Damen rises, driven beyond his endurance. “Jokaste, she is Kastor’s mother.” She is almost mine, he refrains from adding.

“No, she is right.” Hypermenestra says. “I put poison in the cup.”

Damen feels lightheaded with the revelation, and Jokaste steps closer to Damen, as if to protect him from a woman who would poison her own son.

“It is always the little details, isn’t it.” Hypermenestra muses.

She looks up at Jokaste and smiles, an expression of regret more than anything else, because, as Damen suspects, she will not cry. Damen makes an inarticulate noise, stillborn in his strangled throat, because after all of this, he needs to know why.

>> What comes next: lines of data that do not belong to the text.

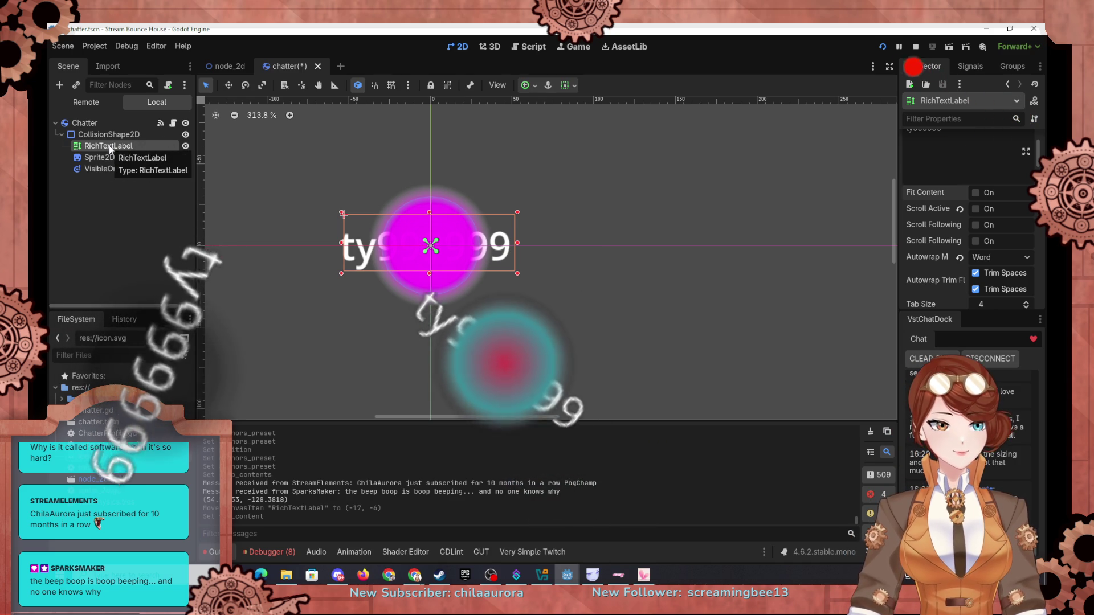
Move RichTextLabel below VisibleOnScreenNotifier so it becomes Chatter's last child
mouse_move(108, 146)
left_mouse_down()
mouse_move(96, 178)
mouse_move(85, 177)
left_mouse_up()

“In the end, the blame rests with me. I saw the signs, and did not warn you, because Kastor was my son, flesh of my flesh. And I could not do it.” Hypermenestra lifts her chin. “My weakness condemned Theomedes and almost killed you.”

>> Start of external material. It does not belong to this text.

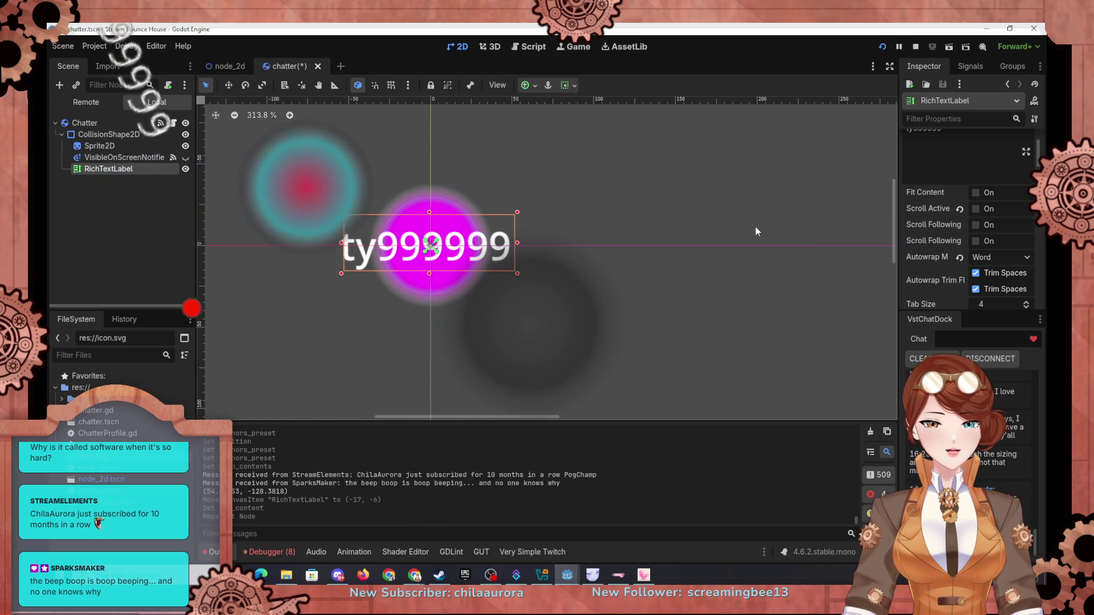
scroll(940, 279, "down", 5)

Jokaste says, voice flat. “Tell us why we should trust you.”

“Kastor inherited my ambition, I think.” Hypermenestra says, still as calm and unflappable as always, “You remind me of myself, when I was younger. Did you never wonder why you were able to bribe your way into Damen’s quarters so easily?”

Damen slips his hand into Jokaste’s, squeezing reassuringly when she stumbles.

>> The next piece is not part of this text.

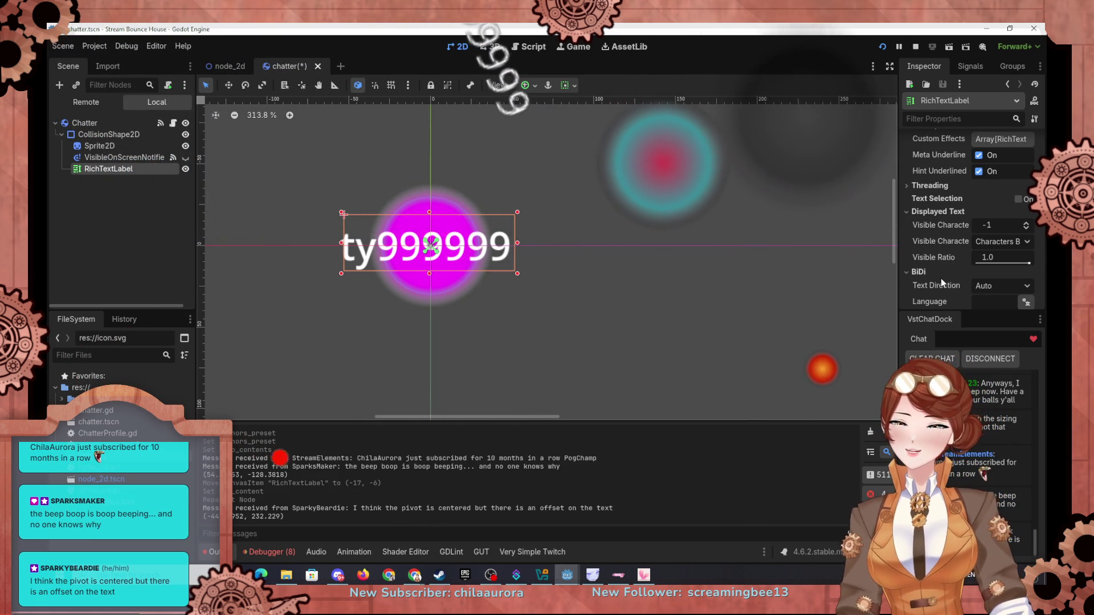
scroll(946, 233, "down", 3)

“I could have killed him, and you never tried to stop me.” Jokaste whispers, fingers ice cold in Damen’s.

“Oh, but I know you. You wouldn’t kill him until you benefited from it. And I always made sure you stood to gain more with Damen alive.” Hypermenestra says, still distant. “Damen comes of a long line of men who care more about their mistresses than their queens, which was always going to be a dangerous precedent, and I thought I’d prevent that - in a way, you really were perfect - but of course Damen became devoted to the charmingly dangerous Laurent.”

He blanches. “He’s just a child.”

Hypermenestra smiles. “A precocious, beautiful sixteen year old boy with your preferred colouring and build, Damen. I knew the moment I saw him,” she says.

“I wasn’t sure about Kastor, you see, until that little farce with the pins.” Hypermenestra continues. “He liked to think himself cheated, liked to think himself a proper heir to the throne. He had that arrogance in common with your mother, Damen, but she meant well, and Kastor - Kastor did not.”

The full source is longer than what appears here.